L'Institution de retraite complémentaire des agents non titulaires de l'Etat et des collectivités publiques (l'IRCANTEC) a constaté qu'une pension de réversion avait été versée à Mme U... alors qu'elle s'était remariée. L'IRCANTEC a donc assigné Mme U... en restitution des sommes indûment perçues.

Le tribunal d'instance de Gap a déclaré la demande de l'IRCANTEC irrecevable en raison de la prescription de sa créance. L'IRCANTEC a alors formé un pourvoi en cassation.

La question posée à la Cour de cassation était de savoir si la prescription quinquennale prévue par l'article 2224 du code civil s'appliquait à l'action en restitution des sommes indûment versées par l'IRCANTEC.

La Cour de cassation a rappelé que selon l'article 2224 du code civil, les actions personnelles ou mobilières se prescrivent par cinq ans à compter du jour où le titulaire d'un droit a connu ou aurait dû connaître les faits lui permettant de l'exercer.

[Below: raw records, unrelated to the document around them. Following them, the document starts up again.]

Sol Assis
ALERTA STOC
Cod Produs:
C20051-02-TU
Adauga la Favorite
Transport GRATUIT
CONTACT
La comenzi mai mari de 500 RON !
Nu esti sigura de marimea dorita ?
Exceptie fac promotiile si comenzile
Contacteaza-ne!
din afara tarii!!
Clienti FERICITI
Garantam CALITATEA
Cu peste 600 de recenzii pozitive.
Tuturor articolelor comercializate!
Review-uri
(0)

Elle a également souligné que l'article L. 355-3 du code de la sécurité sociale prévoit une prescription de deux ans pour les demandes de remboursement de trop-perçu en matière de prestations de vieillesse et d'invalidité.

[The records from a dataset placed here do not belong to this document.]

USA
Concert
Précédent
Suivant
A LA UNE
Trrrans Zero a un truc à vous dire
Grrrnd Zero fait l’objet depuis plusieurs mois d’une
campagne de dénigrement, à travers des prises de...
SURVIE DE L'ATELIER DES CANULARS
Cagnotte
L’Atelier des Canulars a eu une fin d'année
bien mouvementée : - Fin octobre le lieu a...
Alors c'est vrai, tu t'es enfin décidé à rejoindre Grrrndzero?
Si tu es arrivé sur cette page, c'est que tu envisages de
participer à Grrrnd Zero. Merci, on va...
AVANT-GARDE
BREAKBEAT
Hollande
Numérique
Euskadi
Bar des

La Cour de cassation a conclu que la prescription prévue par l'article L. 355-3 du code de la sécurité sociale ne s'applique pas aux indus afférents au remboursement des trop-perçus des prestations servies par le régime de retraite complémentaire obligatoire des agents publics non titulaires. Ces indus relèvent de la prescription quinquennale prévue par l'article 2224 du code civil.

Portée : Cette décision de la Cour de cassation clarifie que la prescription quinquennale s'applique aux actions en restitution des sommes indûment versées par l'IRCANTEC dans le cadre du régime de retraite complémentaire obligatoire des agents publics non titulaires. Ainsi, l'IRCANTEC dispose d'un délai de cinq ans à compter du jour où elle a connu ou aurait dû connaître les faits lui permettant d'exercer son action en restitution.

Textes visés : Article L. 355 du code de la sécurité sociale ; article 2224 du code civil.

 : Soc., 5 mai 1995, pourvoi n° 92-10.456, Bull. 1995, V, n° 147 (cassation) ; 2e Civ., 16 décembre 2003, pourvoi n° 01-17.627, Bull. 2003, II, n° 387 (cassation partielle) ; 2e Civ., 6 mars 2008, pourvoi n° 07-12.677, Bull. 2008, II, n° 60 (cassation).